Friday, August 29, 2014

Summer Nose-talgia #38: Ben Gazzara & "Run for Your Life"

Today we salute actor Ben Gazzara and his terrific mid-1960s NBC-TV series Run for Your Life; his 84th birthday would have been yesterday.  The acclaimed stage, TV and screen actor added his serious dramatic chops to this effective series with a dynamic premise: Gazzara was Paul Bryan, a successful young lawyer who receives a devastating medical prognosis from his doctor -- he'll be dead in just a few years.  Bryan faces the prospect of his untimely end with a resolve to start living his remaining time to the fullest . Run for Your Life started as an episode of Kraft Suspense Theatre in April of 1965 and the series started in the fall of that year.  Here is "Rapture at Two-Forty" which served as the pilot:

The series had a wonderful Emmy-nominated theme and score by composer Pete Rugolo:

Produced at a time when some of the best actors around were guest-starring on series television, Run for Your Life found Gazzara as Paul Bryan jet-setting around Europe and soon the whole world, hob-nobbing with hobos, cavorting with kidnappers, mingling with dictators, hanging out in haunted houses, and generally mixing it up with an ever-changing cast of characters.  Run for Your Life was essentially an anthology series, in the vein of  "road" shows like Route 66 or The Fugitive, with only the main character remaining the same but the setting and plot changing every week.  These roaming shows allowed the show's writers license to send Bryan out into the world with no restrictions. No family around to keep ailing Mr. Bryan grounded -- he was a free bird flapping his wings for what might be the last time.

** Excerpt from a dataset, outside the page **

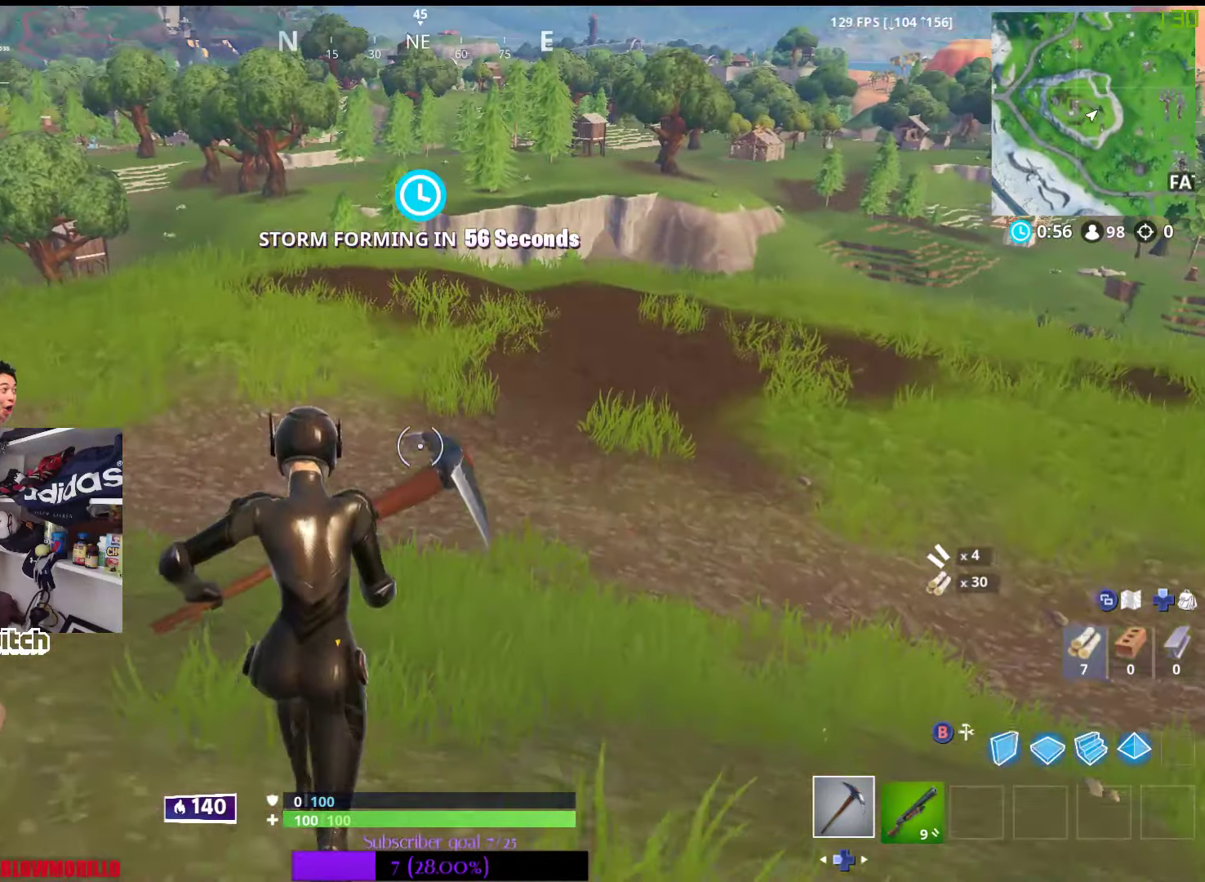
{"buttons": [], "left_stick": "up", "right_stick": "center", "events": [[150, "R1", "down"], [300, "R1", "up"]]}
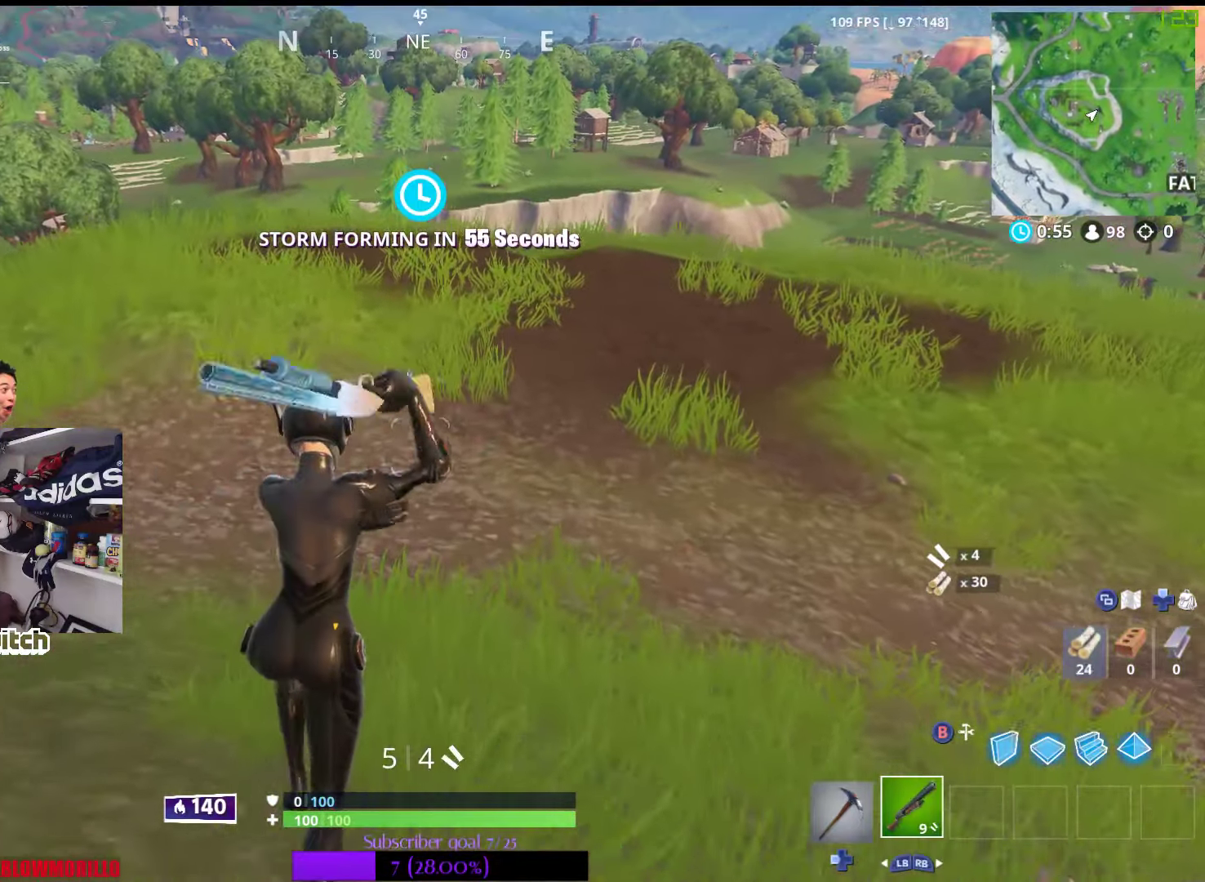
{"buttons": [], "left_stick": "up", "right_stick": "center", "events": []}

Highly recommended for a long visit is the wonderful website The Ultimate Episode Guide to the Run for Your Life TV Series which is accessed by clicking here.  Beautifully arranged with lots of clips, inside information, and a comprehensive episode guide with special background info which delves into the series' timeline, the TUEGttRfYL site is a delight. I especially appreciate the emphasis on the impressive guest cast roster -- such great names, so many not with us anymore but also so many just on the brink of discovery. (Here's a blog -- click here -- with a nice discussion of actress Barbara Hershey's guest role on RfYL.)

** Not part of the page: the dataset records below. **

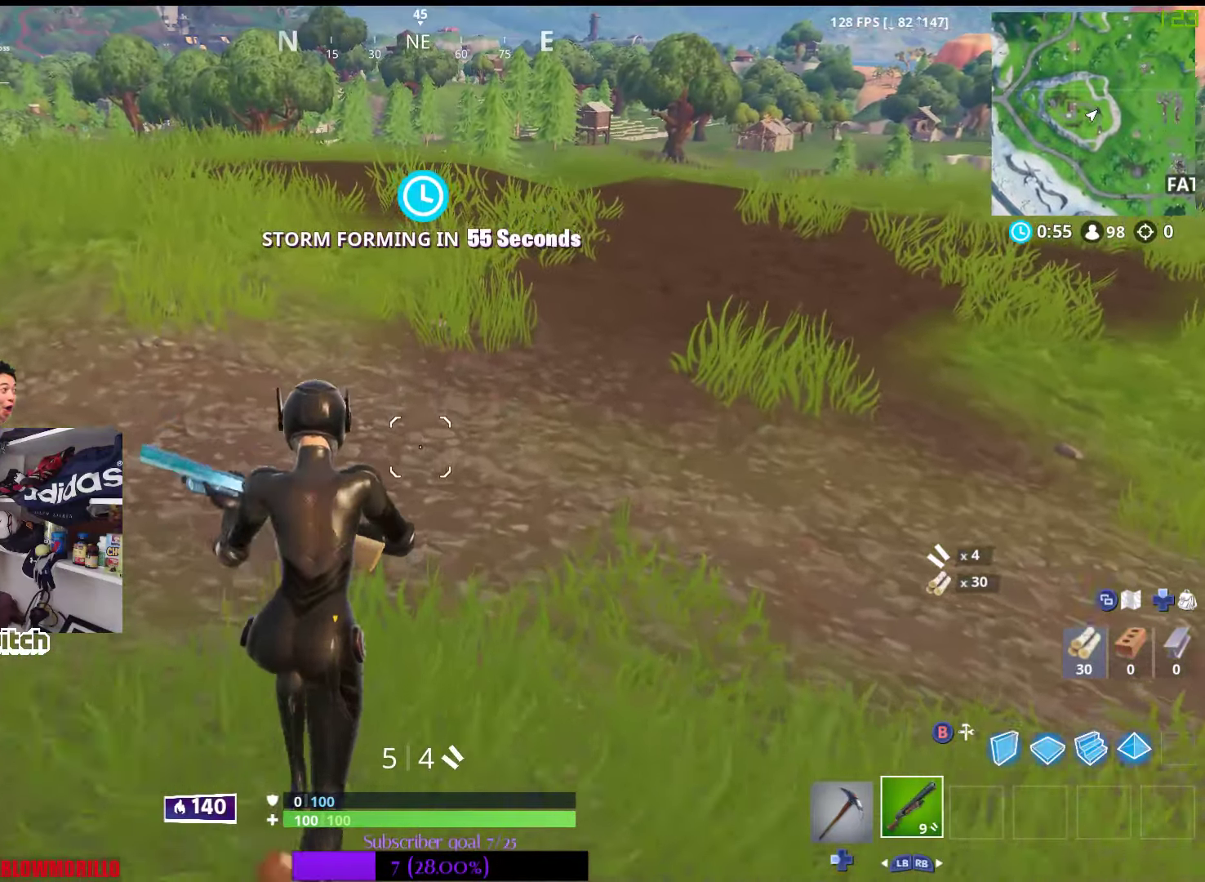
{"buttons": [], "left_stick": "up", "right_stick": "center", "events": []}
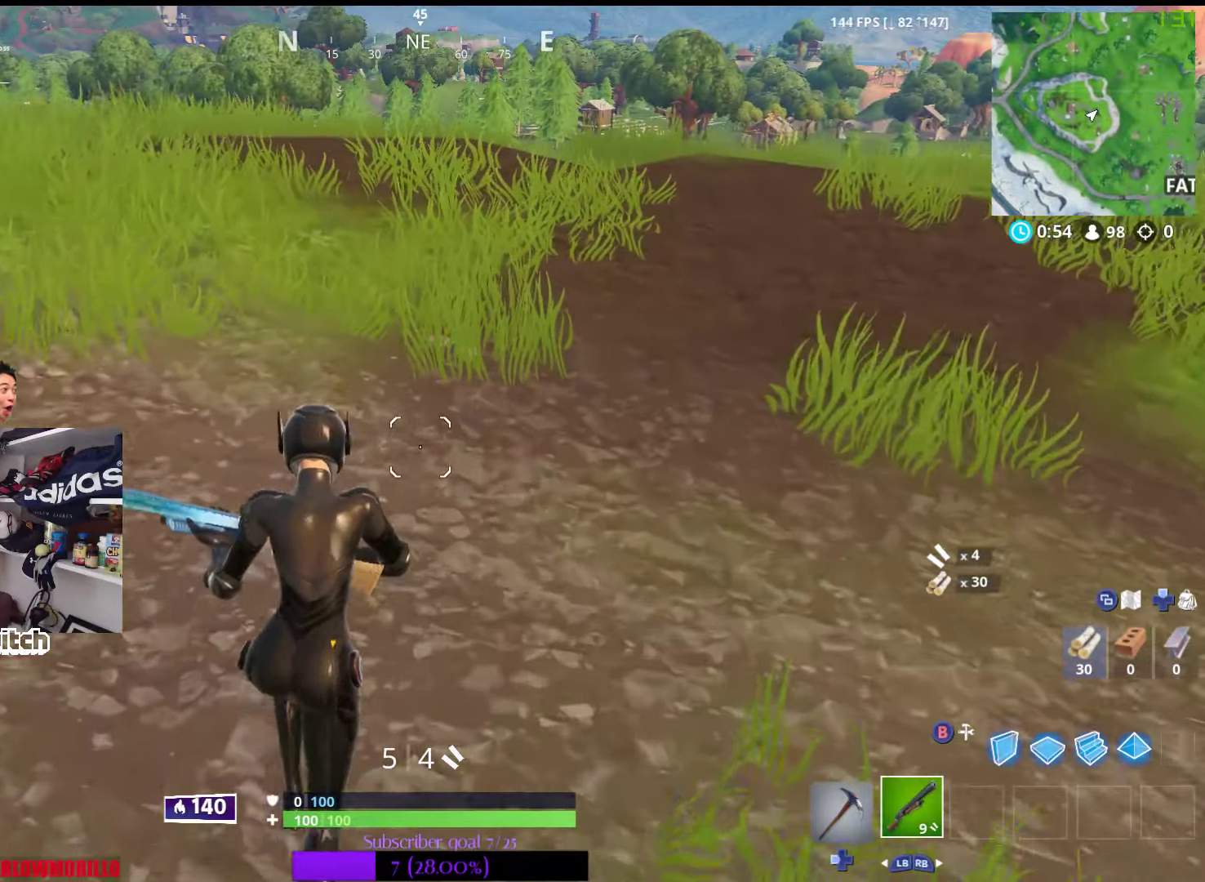
{"buttons": [], "left_stick": "up", "right_stick": "center", "events": []}
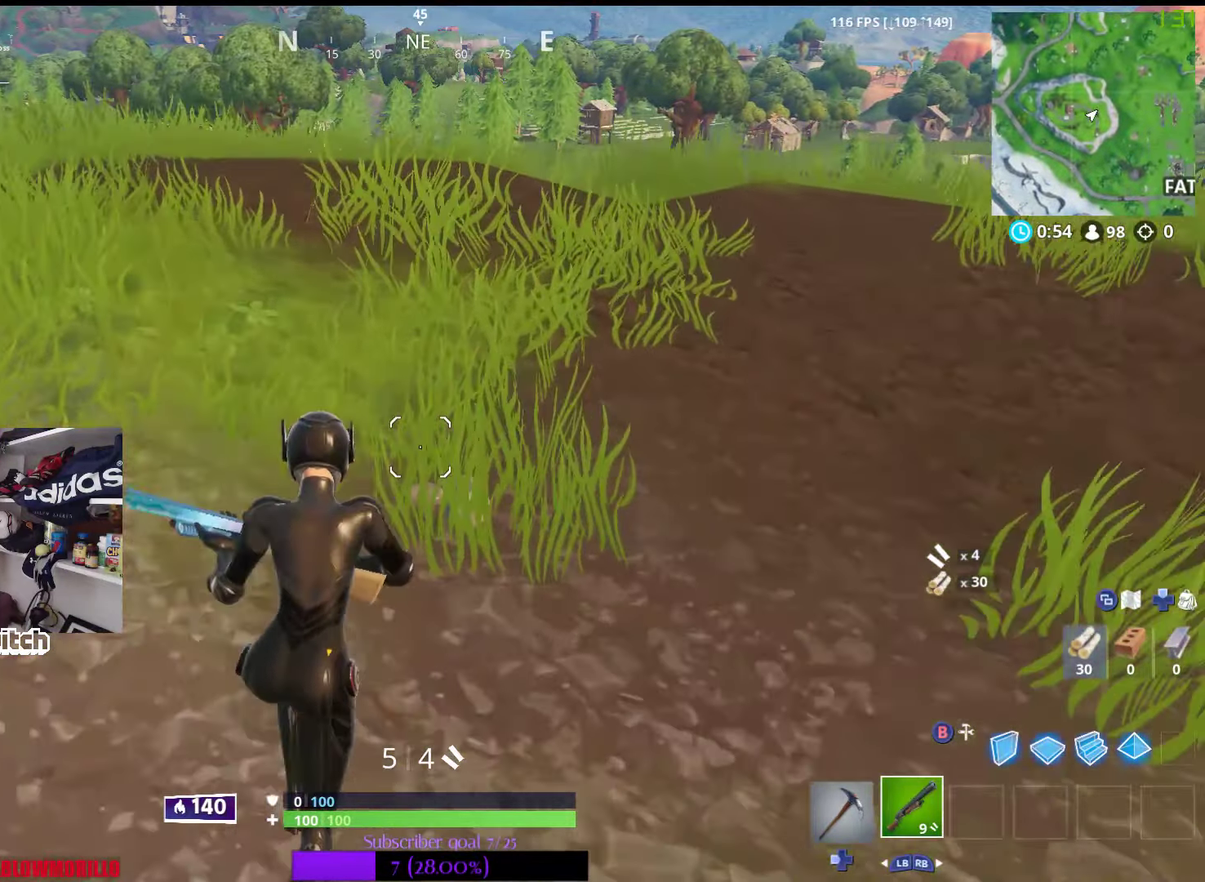
{"buttons": [], "left_stick": "up", "right_stick": "center", "events": []}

For instance, how about singer/actress Claudine Longet (at the time the wife of Andy Williams, click here for a fascinating article about him and click here for a great website devoted to her) who played Paul Bryan's lover in a two-parter, serenading him:

Or Lesley Ann Warren as another of Bryan's girlfriends:

Ben Gazzara passed away in 2012, lauded as one of the most powerful actors ever, one whose overall career was less about making himself a star but instead giving outstanding performances in whatever roles he did undertake.  It's worth reading some of the excellent obituaries, such as from Time Magazine here, from the Hollywood Reporter here, People magazine here, and The Guardian here. Though evidently he later somewhat pooh-poohed his three year run as Paul Bryan in Run for Your Life as he reflected on his work with John Cassavettes and in other edgier projects, he had nothing to apologize for.  He was nominated twice for an Emmy Award for his work and stands out as a memorable TV figure of the time.

Run for Your Life ran as a weekly series from September 13, 1965 until March 26, 1968 and went into syndication but not to any stunning success.  It most recently ran on the digital channel COZI TV and though no official DVD release has happened yet there are some to be found if you look.

With its dolorous premise but exciting execution, Run for Your Life lives on in TV history as a series which managed to combine globetrotting adventure with an overall sense of mature contemplation of the inevitable.  For television, that's more than enough to make it stick.

With Joan Collins in an episode


Todd said...

I hadn't seen an episode of this show in more than 25 years until COZI became available in my area. Gazzara was a wonderful actor, of course, but, I regret to say this show is pretty awful. Repetitive, pulpy situations and trite dialogue plus static direction are what I've seen for the most part. The one exception was the Gazzara-directed "Carol". Re-visiting this show has been terribly disappointing, especially given the talent involved (not just Gazzara, but also Roy Huggins).

Lisa said...

Hi Todd! Thanks for your comments! I think what might have made this show is its great theme song, like so many other shows! I honestly haven't seen an episode in a LONG time and I wouldn't doubt that your assessment is correct. We tend to be pretty enthusiastic just for the existence of these shows and I guess they don't always live up to the talent, as you say. Oh well...maybe Gazzara was right on the money being churlish about his participation. :-) Again, thanks so much for visiting and commenting!!